A broader context remains salient. The reliance on reaction mass has constrained mission architectures for a century. New propulsion modalities that reduce or eliminate propellant would reshape spacecraft design, on-orbit logistics, and deep-space ambitions. Yet precisely because the stakes are high, standards of proof must be equally high. Buhler’s team has presented a structured empirical case that, if borne out by independent verification, would warrant sustained attention from both the aerospace and physics communities. Until then, a balanced posture is clear: skepticism aligned with rigorous inquiry, openness to anomaly aligned with disciplined methods, and an insistence on reproducibility as the gateway from intriguing claim to accepted capability.
Key Moments
- 00:00Dr. Charles Buhler says he has long sought alternatives to reaction mass propulsion and spent decades examining momentum transfer, including hidden momentum, to find a way to move objects without expelling propellant.
- 15:14Buhler clarifies his role at NASA (lead of the Electrostatics and Surface Physics Lab at Kennedy Space Center) and states his propulsion work is not a NASA project; he outlines the lab’s safety-driven electrostatics portfolio and notes NASA flight heritage on lunar dust mitigation (EDS) hardware.

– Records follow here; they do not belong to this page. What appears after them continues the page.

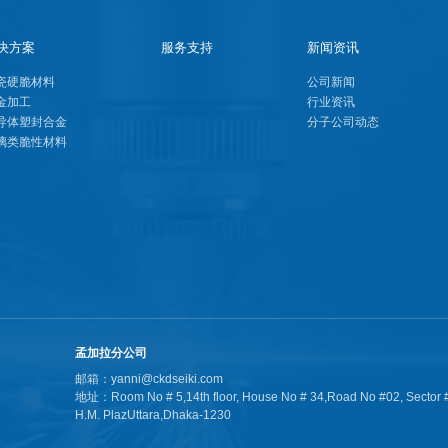
决方案
服务支持
新闻资讯
瓷硬脆材料
公司新闻
金加工
行业资讯
导体塑封合金
分子公司动态
璃类脆性材料
孟加拉分公司
邮箱：yanni@ckdseiki.com
地址：Room No # 5,14th floor, House No # 34,Road No #02, Sector #
H.M. PlazUttara,Dhaka-1230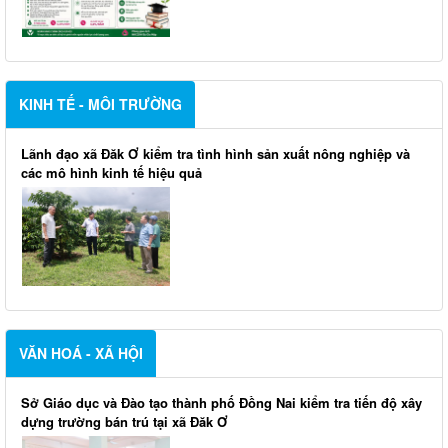
KINH TẾ - MÔI TRƯỜNG
Lãnh đạo xã Đăk Ơ kiểm tra tình hình sản xuất nông nghiệp và
các mô hình kinh tế hiệu quả
VĂN HOÁ - XÃ HỘI
Sở Giáo dục và Đào tạo thành phố Đồng Nai kiểm tra tiến độ xây
dựng trường bán trú tại xã Đăk Ơ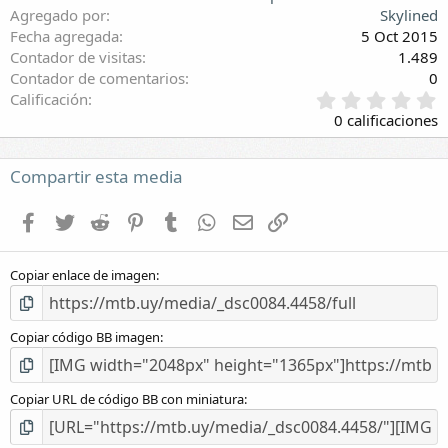
Agregado por
Skylined
Fecha agregada
5 Oct 2015
Contador de visitas
1.489
Contador de comentarios
0
0
Calificación
,
0 calificaciones
0
0
e
Compartir esta media
s
t
Facebook
Twitter
Reddit
Pinterest
Tumblr
WhatsApp
E-mail
Enlace
r
e
l
Copiar enlace de imagen
l
a
(
s
Copiar código BB imagen
)
Copiar URL de código BB con miniatura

- 20:13He cites two published contributions to electrostatics: demonstrating the absence of brush discharges in high vacuum (contrary to prior assumptions), and showing triboelectric polarity depends on particle dynamics rather than size alone.
- 32:19Buhler recalls first observing an anomalous force in 2010 during a lab test that prompted immediate interest from a senior electrostatics mentor, initiating a series of follow-on experiments.

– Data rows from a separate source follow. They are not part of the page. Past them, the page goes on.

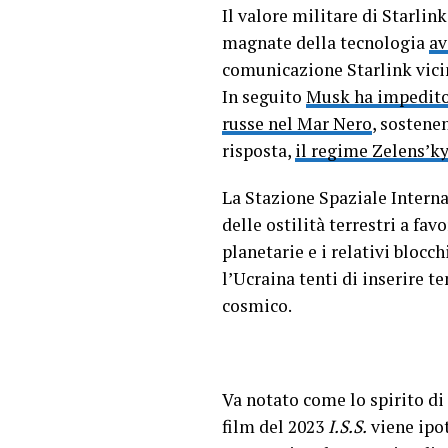
Il valore militare di Starlin
magnate della tecnologia
av
comunicazione Starlink vic
In seguito
Musk ha impedito a
russe nel Mar Nero
, sostene
risposta,
il regime Zelens’ky
La Stazione Spaziale Interna
delle ostilità terrestri a fa
planetarie e i relativi blocch
l’Ucraina tenti di inserire 
cosmico.
Va notato come lo spirito di
film del 2023
I.S.S.
viene ipot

- 35:19After connecting with engineer Andrew “Drew” Arijima, the pair founded Exodus Propulsion Technologies; an early sealed-needle setup produced visible motion, prompting joint development and systematic testing.
- 39:43Claimed thrust levels are in the millinewton range (including 5–10 mN in some configurations), which Buhler argues is directly useful for satellite station-keeping, orbital transfers, and microgravity applications.
- 45:06He emphasizes high-vacuum testing and robust shielding: DC operation to minimize magnetic artifacts, Faraday cages to confine fields, and careful layouts to avoid chamber-wall attractions and ion wind confusion.
- 55:05An in-air scale test at roughly −480 V shows a controllable lift effect near 0.1 g (about 1 millinewton), reversible by flipping the thruster orientation; a second demonstration in high vacuum shows a spinner deflection (~14 mm) equating to roughly 2.5 mN, with grounded ITO shielding and wireless actuation to eliminate external couplings.
- 01:01:07Buhler reports close to 2,000 experimental variations across multiple test articles, asserting repeated observations across pendulum, rotator, spinner, and scale setups with controls for false positives.
- 01:03:42He plans a live demonstration at the Electrostatics Society of America conference in Cocoa Beach and encourages independent replications; some third parties report achieving millinewton-scale effects from his public how-to materials.
- 01:28:37Patent pathways are active; Buhler notes the U.S. patent examiner’s office is conducting a rigorous technical review and acknowledges the possibility of national security restrictions under the Invention Secrecy Act.
- 01:33:33Arguing the effect likely requires a quantum description, Buhler proposes a quantum electrodynamics framework involving higher-order perturbations and virtual exchanges to account for an electrostatic pressure and volume force not captured classically, citing observations of force persistence after power is off.
- 01:41:01Buhler recounts being approached about NASA’s UAP effort and expresses surprise that an instruments-focused group reportedly had no physicists involved, highlighting broader concerns about scientific staffing in UAP inquiries.
- 02:02:26Theoretical physicist David Chester commends the experimental breadth but cautions that momentum conservation and the non-physical nature of certain scalar modes in QED demand care; he recommends deeper analysis of perturbative orders, renormalization, and alternative classical limits.